The club have indicated that they will allow Wilder to make decisions about the squad in the summer as they prepare for 2021-22 in the Championship, although big offers for their most saleable players – such as midfielder Sander Berge – will have to be considered. There has been little communication between the Saudi owner and Wilder since the January transfer window, when no new players were brought into the struggling side.
Wilder remains the choice of the board to lead the club in the aftermath of what seems to be inevitable relegation, although relations are fraught. They play Southampton today and in yesterday’s press conference, Wilder would not return to the grievances he aired before the win over Aston Villa on Wednesday. Then, he identified the club’s reluctance to plan for next season.
The Daily Telegraph understands the usual recruitment meetings will take place in the next few months and that pre-season plans, approved by Wilder, are already in hand.

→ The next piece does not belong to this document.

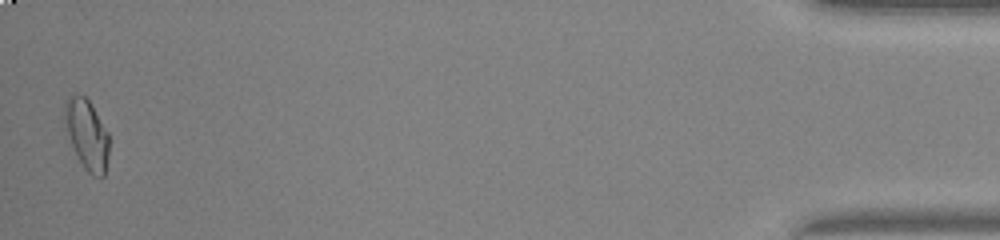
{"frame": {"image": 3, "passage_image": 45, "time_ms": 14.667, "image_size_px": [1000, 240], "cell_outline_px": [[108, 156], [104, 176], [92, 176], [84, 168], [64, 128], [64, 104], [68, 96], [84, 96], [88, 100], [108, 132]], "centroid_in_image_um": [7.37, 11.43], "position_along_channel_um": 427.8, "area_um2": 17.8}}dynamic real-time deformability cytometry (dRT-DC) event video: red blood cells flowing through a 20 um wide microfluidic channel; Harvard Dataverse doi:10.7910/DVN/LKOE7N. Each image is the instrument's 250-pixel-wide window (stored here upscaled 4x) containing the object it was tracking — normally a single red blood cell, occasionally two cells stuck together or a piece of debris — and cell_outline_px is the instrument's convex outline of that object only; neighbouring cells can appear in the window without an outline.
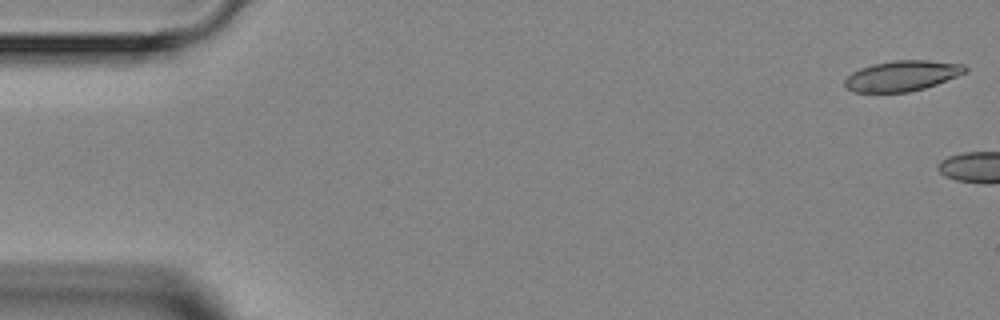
{"species": "Egyptian fruit bat (a non-hibernating species)", "species_latin": "Rousettus aegyptiacus", "temperature_condition": "room temperature", "stored_images_in_passage": 4, "camera_frame_rate_fps": 3000, "um_per_image_px": 0.085, "animal": {"sex": "female"}, "frame": {"image": 1, "passage_image": 1, "time_ms": 0.0, "image_size_px": [1000, 320], "cell_outline_px": [[968, 72], [936, 84], [924, 88], [908, 92], [852, 92], [844, 88], [844, 80], [852, 72], [860, 68], [872, 64], [892, 60], [928, 60], [964, 64], [968, 68]], "centroid_in_image_um": [76.66, 6.44], "position_along_channel_um": 8.3, "area_um2": 21.56}}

Wilder has three years to run on his deal, signed in happier times, and no director of football appointment is planned. There is an acknowledgement that the club’s recruitment in the summer should have encompassed a more mature profile of player to help them consolidate their Premier League status in the short term. Instead, with an eye on the future, there was an investment in predominantly young players including Rhian Brewster, Aaron Ramsdale, Max Lowe and Jayden Bogle, as well as the loan-in of Chelsea’s Ethan Ampadu.
The refusal to address the team’s dire situation in January, with injuries to Berge and Jack O’connell among others, led to Wilder’s unhappiness that the board did not have faith in his and his squad’s ability to survive.

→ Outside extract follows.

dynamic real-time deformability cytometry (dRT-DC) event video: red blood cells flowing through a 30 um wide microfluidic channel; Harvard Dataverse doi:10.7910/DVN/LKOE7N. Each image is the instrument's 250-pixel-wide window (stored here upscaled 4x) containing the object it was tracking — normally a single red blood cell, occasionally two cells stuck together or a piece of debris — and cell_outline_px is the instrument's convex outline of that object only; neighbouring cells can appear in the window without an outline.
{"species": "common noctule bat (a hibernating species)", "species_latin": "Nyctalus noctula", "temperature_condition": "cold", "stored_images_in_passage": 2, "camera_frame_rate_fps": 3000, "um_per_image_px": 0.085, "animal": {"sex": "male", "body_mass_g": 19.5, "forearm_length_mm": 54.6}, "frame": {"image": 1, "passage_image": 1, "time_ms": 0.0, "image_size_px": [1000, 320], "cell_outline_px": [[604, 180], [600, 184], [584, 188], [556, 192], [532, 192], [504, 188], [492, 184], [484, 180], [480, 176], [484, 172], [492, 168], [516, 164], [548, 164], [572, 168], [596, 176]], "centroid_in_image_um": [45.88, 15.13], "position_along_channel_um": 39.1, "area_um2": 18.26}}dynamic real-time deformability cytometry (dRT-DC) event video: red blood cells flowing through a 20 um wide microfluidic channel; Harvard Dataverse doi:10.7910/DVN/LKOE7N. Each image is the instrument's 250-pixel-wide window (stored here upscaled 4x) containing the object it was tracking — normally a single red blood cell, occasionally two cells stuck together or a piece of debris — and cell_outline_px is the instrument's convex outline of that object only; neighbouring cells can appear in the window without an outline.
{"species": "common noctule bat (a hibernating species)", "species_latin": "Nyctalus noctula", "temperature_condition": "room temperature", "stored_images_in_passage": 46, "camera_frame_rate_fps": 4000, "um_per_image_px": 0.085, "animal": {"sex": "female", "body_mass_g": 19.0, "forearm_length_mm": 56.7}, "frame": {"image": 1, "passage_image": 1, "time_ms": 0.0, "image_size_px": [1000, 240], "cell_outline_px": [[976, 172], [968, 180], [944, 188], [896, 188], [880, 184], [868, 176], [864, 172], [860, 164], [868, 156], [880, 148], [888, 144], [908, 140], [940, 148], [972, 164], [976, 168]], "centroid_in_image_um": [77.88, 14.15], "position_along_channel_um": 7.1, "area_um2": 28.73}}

In the past, the club have been sure footed in the transfer market, with O’connell, John Egan and Ollie Norwood picked up cheaply, while David Mcgoldrick and John Fleck were free-agent acquisitions.
Despite that, the club will also point to a net spend of £114million since the summer of 2016, according to the CIES Football Observatory. It places them 21st highest in Europe and ahead of Liverpool and Leicester City, among others, in that period.
Last summer, Wilder wanted Callum Wilson or Ollie Watkins. Both strikers ended up at rival Premier League clubs with contracts worth considerably more than the £65,000-per-week wage ceiling at Sheffield United. The Blades have also not been in the market for indemand loanees such as Ruben Loftus-cheek and Ademola Lookman, both of whom ended up at Fulham. Their wages were simply too high.
Part of the fallout between Wilder and Prince Abdullah has also come
down to the delay in planned improvements to the Shirecliffe training ground announced in July.
There was to be a purpose-built two-storey building for the first team. The academy was due to locate to a new site, which would help the effort to get it category one status under the Elite Player Performance Plan. All those plans have been placed on hold because of the second Covid-19 lockdown.
Chief executive Stephen Bettis and head of football administration Carl Shieber assist the manager. Prince Abdullah and his son-in-law, Prince Musaad, are also involved across the United World Group, which also owns Beerschot in the Belgian top flight, Kerala United in the second tier Indian I-league, and Al-hilal United, a UAE League second-tier club in Dubai.
In December, Prince Abdullah announced that Wilder would stay as manager regardless of relegation.